A friend writes (paraphrasing and some editing)...
Michael, it is the old retail vs wholesale question. If you are Bill Gates, you think big picture. If you have $1000 to give, you take on a precise project. I took a generator to Rwanda in 1994 for an orphanage; very fulfilling project. Big help to them...If my friend and I have say, $25,000 to spend on Darfur, how should we spend it? Give to Oxfam for village aid on the Chad border, give to African Union for troops, give to Save Darfur divestiture campaign, give to lobbying to pressure US to aid a military intervention, enforce a no military-fly zone over Darfur. (It is funny that we are appealing to the US govt. like it is so limited a power, like France, not the world's superpower. Nick K's reports from Rwanda are most informing to me.) The world, UN does not want to take over running Darfur like it has in Kosovo.

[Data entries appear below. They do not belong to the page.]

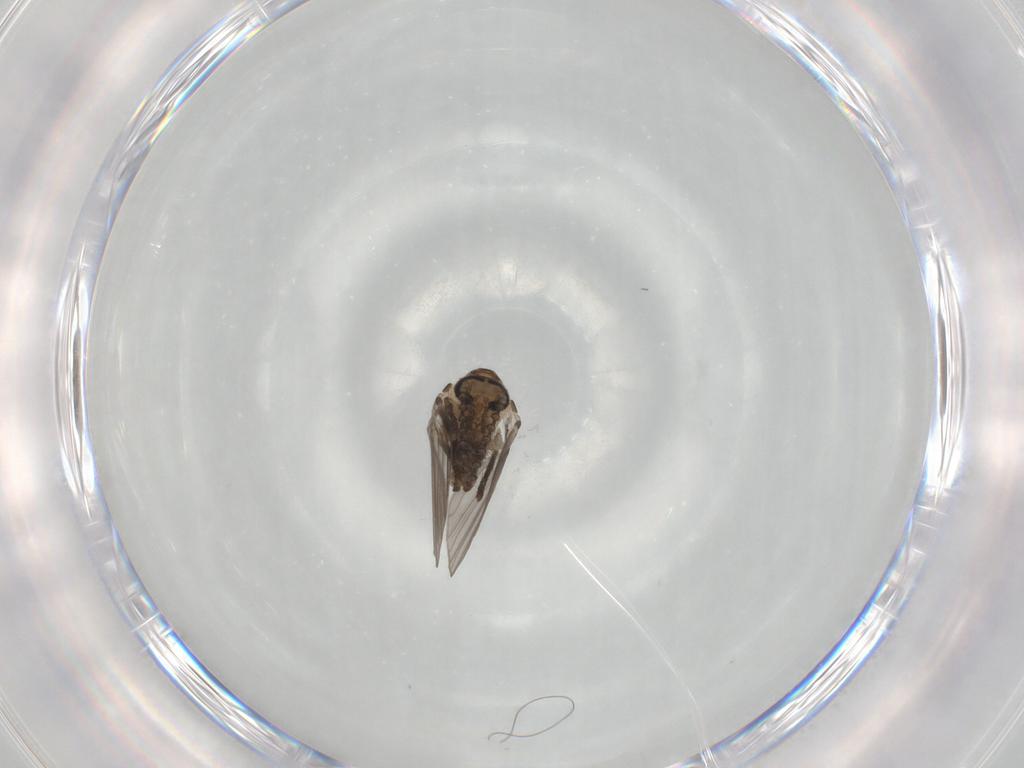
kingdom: Animalia
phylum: Arthropoda
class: Insecta
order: Diptera
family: Psychodidae
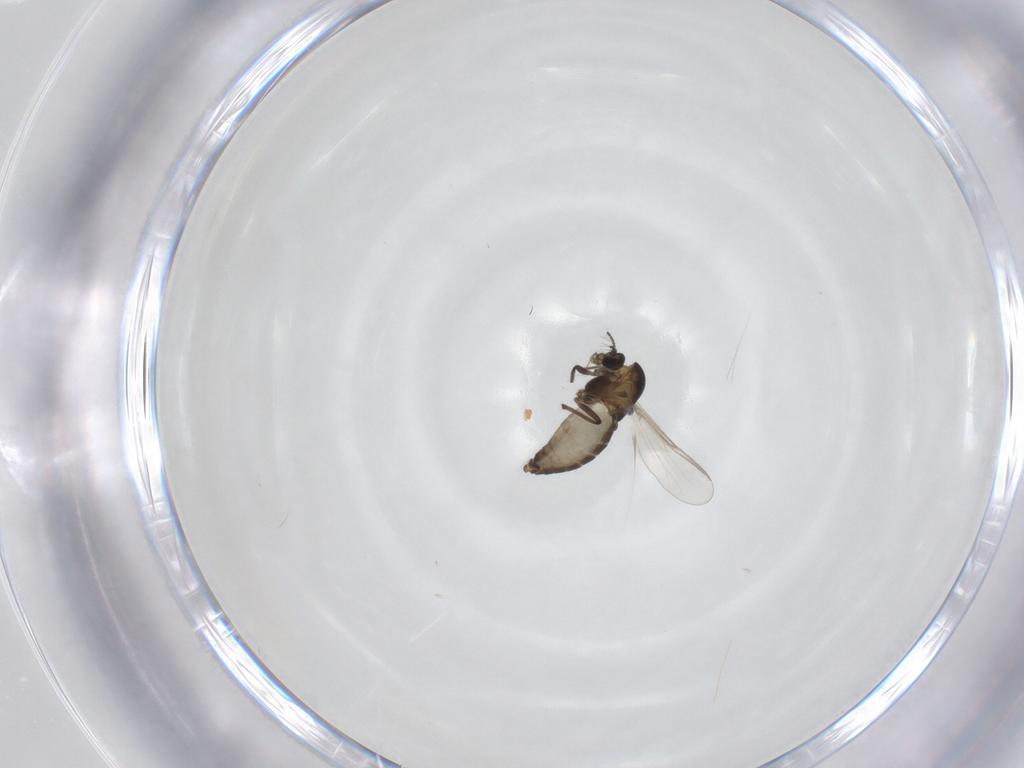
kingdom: Animalia
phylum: Arthropoda
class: Insecta
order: Diptera
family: Chironomidae
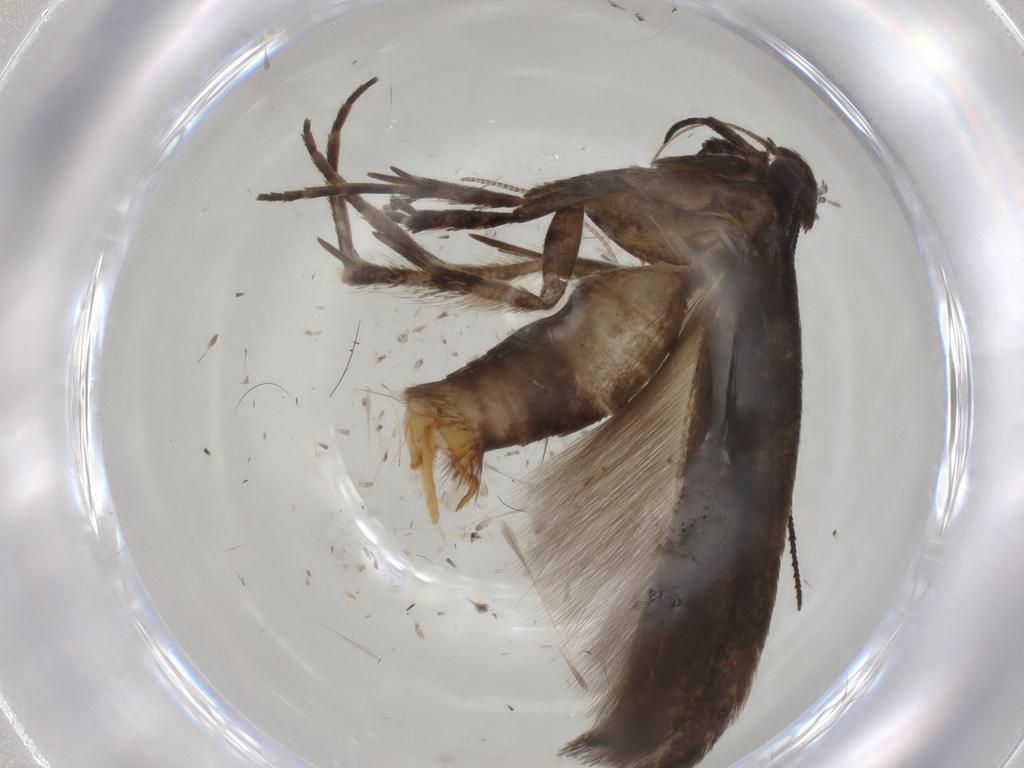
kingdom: Animalia
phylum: Arthropoda
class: Insecta
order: Lepidoptera
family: Gelechiidae
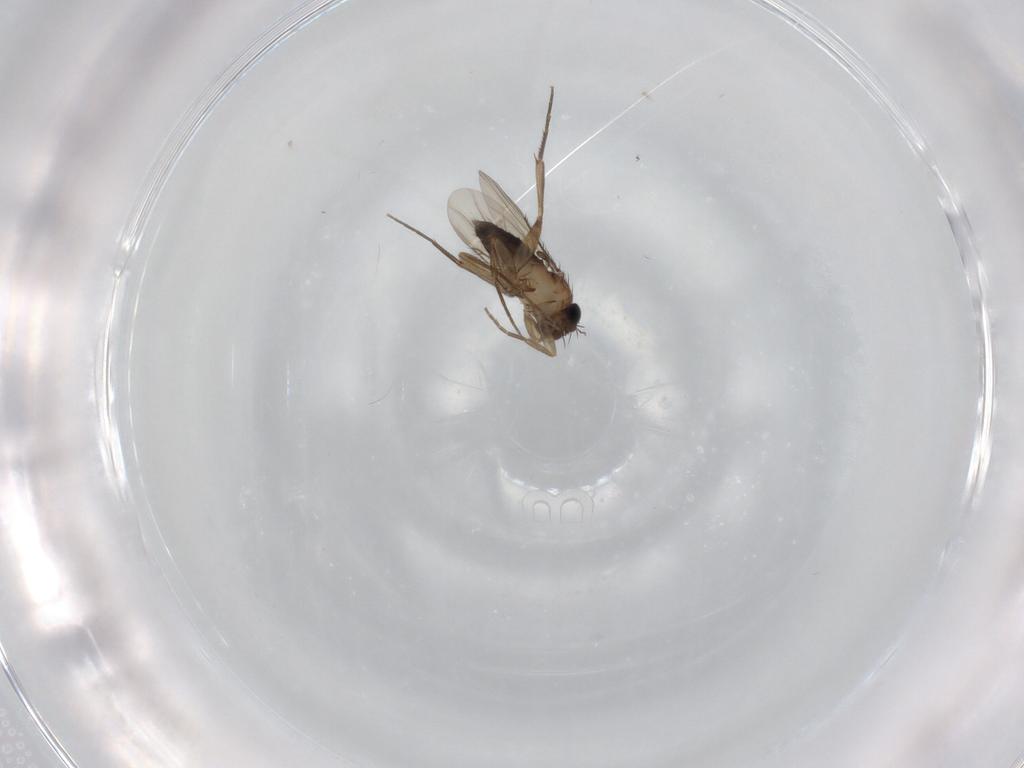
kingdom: Animalia
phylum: Arthropoda
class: Insecta
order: Diptera
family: Phoridae
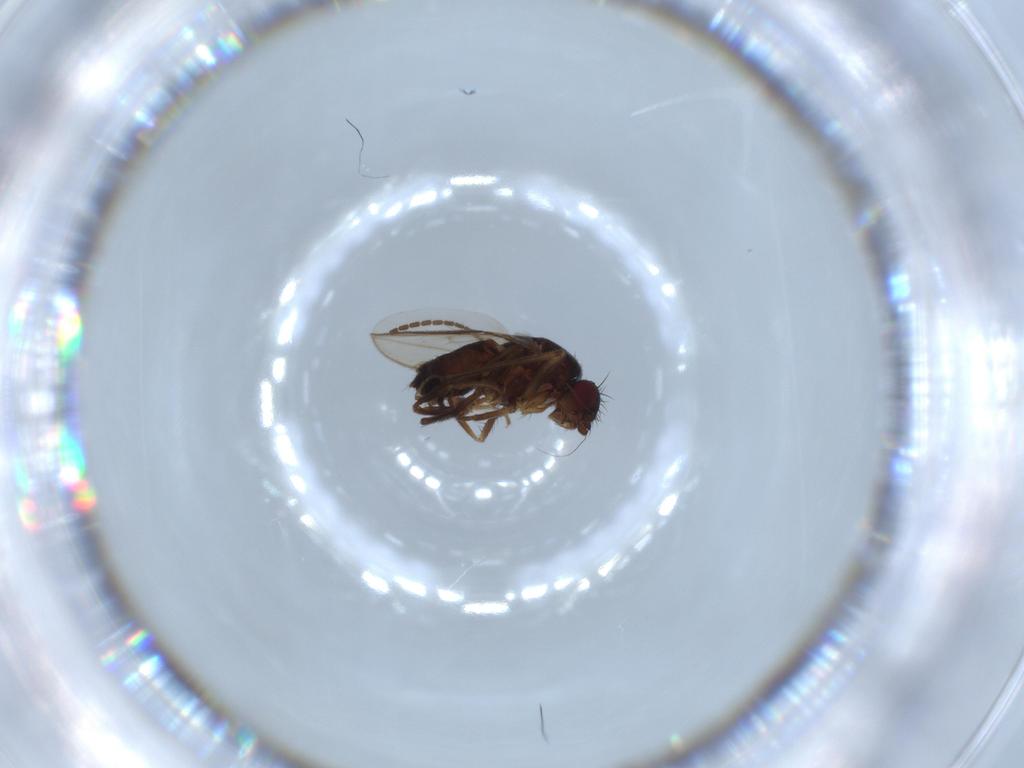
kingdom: Animalia
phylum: Arthropoda
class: Insecta
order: Diptera
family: Sphaeroceridae
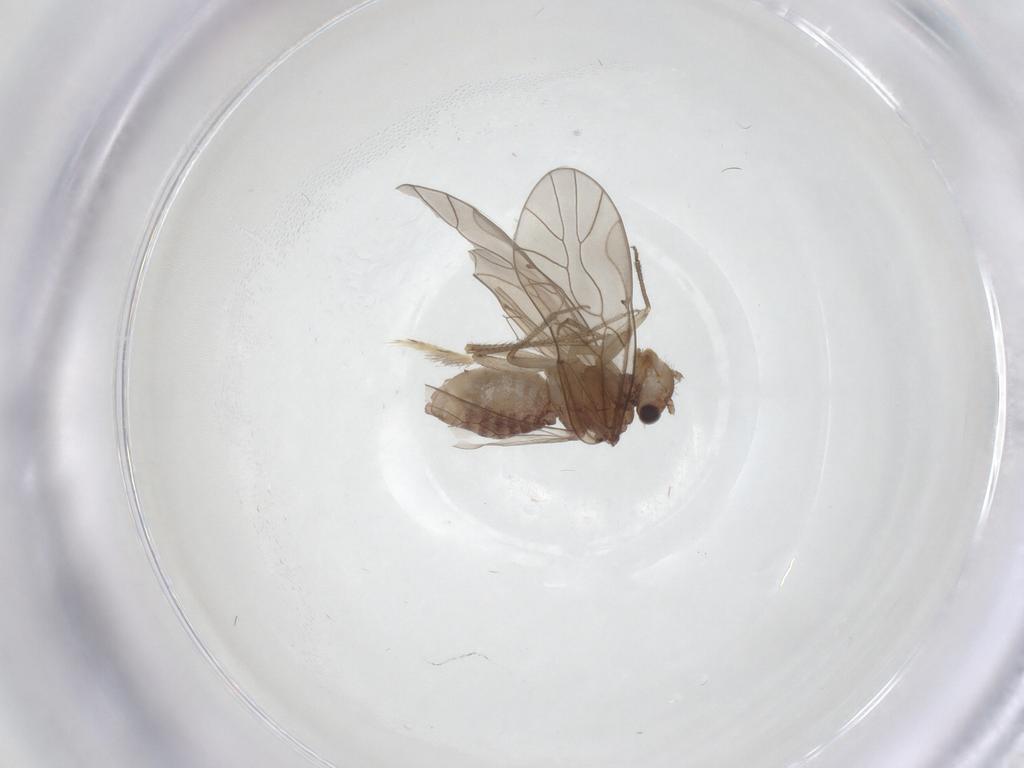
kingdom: Animalia
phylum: Arthropoda
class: Insecta
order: Psocodea
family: Caeciliusidae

I think there are limits to the big change model: you get a model project funded, then if successful, you apply it to the big picture. When you know the big picture problems are so overwhelming, is it good faith to embark on a Sach's-like project, which by the way a Harper's article a few months ago (for subscribers only; a free description is here) was very critical of in Kenya, knowing that you cannot get funding for big picture. Is it then enough to say, "Oh, we tried." I don't have the answer here, just concerns.